The esophagogastroscopy showed an atypical gastric ulcer partly necrotic and covered with fibrin. The preliminary result indicated the type of fungi, mucormycosis DD aspergillus on day 23. An empirical treatment with Amphotericin B was directly initiated as recommended in the literature [14], [15]. When we received the final results on day 42, showing rhizopus microsporus based on a broad-range fungal poly chain reaction (two weeks after esophagogastroscopy and initial diagnosis of the gastric perforation) the fungizid could be adjusted to Posaconazol. Because of these often time consuming procedures only 23–50% are identified ante mortem [14]. Consequently, provisional results are even very important in order to initiate an empirical therapy as soon as possible.
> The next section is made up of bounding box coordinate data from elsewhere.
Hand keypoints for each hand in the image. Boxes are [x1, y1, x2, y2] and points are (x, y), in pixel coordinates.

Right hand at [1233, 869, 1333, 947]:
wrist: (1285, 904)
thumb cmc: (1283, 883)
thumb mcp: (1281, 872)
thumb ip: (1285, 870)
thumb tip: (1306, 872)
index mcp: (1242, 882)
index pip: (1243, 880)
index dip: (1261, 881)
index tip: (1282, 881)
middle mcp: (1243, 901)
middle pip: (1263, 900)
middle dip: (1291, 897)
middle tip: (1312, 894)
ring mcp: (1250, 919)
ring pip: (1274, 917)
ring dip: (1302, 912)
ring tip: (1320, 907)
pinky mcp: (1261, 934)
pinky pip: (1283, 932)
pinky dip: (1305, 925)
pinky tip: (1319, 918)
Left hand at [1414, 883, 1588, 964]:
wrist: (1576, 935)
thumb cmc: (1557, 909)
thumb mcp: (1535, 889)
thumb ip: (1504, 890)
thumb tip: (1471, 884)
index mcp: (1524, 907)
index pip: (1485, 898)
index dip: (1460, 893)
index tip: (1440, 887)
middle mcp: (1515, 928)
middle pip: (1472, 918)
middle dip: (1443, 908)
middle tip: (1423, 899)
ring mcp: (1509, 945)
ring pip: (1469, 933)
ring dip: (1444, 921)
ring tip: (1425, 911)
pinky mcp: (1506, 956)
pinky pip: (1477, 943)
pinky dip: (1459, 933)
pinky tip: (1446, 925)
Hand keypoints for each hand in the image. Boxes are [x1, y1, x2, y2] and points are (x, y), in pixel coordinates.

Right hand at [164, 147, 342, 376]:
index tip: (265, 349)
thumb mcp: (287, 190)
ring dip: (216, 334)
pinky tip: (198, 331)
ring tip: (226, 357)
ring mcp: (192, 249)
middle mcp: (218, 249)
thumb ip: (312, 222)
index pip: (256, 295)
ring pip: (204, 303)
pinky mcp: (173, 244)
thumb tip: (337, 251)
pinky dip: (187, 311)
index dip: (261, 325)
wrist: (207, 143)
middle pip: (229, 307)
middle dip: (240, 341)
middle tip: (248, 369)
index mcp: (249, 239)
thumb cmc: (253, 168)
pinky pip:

This case shows that a single antifungal therapy allows a complete regeneration of gastric perforation caused by invasive gastric mucormycosis. The gold standard of treatment is early surgical intervention, after clinical presentation which is recommended by most of the authors [3], [5], [11]. The single medication treatment should only be performed as last resort.

Conclusion

Gastric perforation and bleeding is a common disease and mostly caused by other entities. Mucormycosis is uncommon but important to keep in mind, because a timely diagnosis and treatment is the cornerstone for success in this often-deleterious disease. An increase in incidence can be expected given an aging population and increasing incidence of obesity, diabetes and cancer.

Conflict of interest

There are none.

Ethical form

There are no conflicts of interest. We have obtained a written and signed consent to publish the case report from the legal guardian.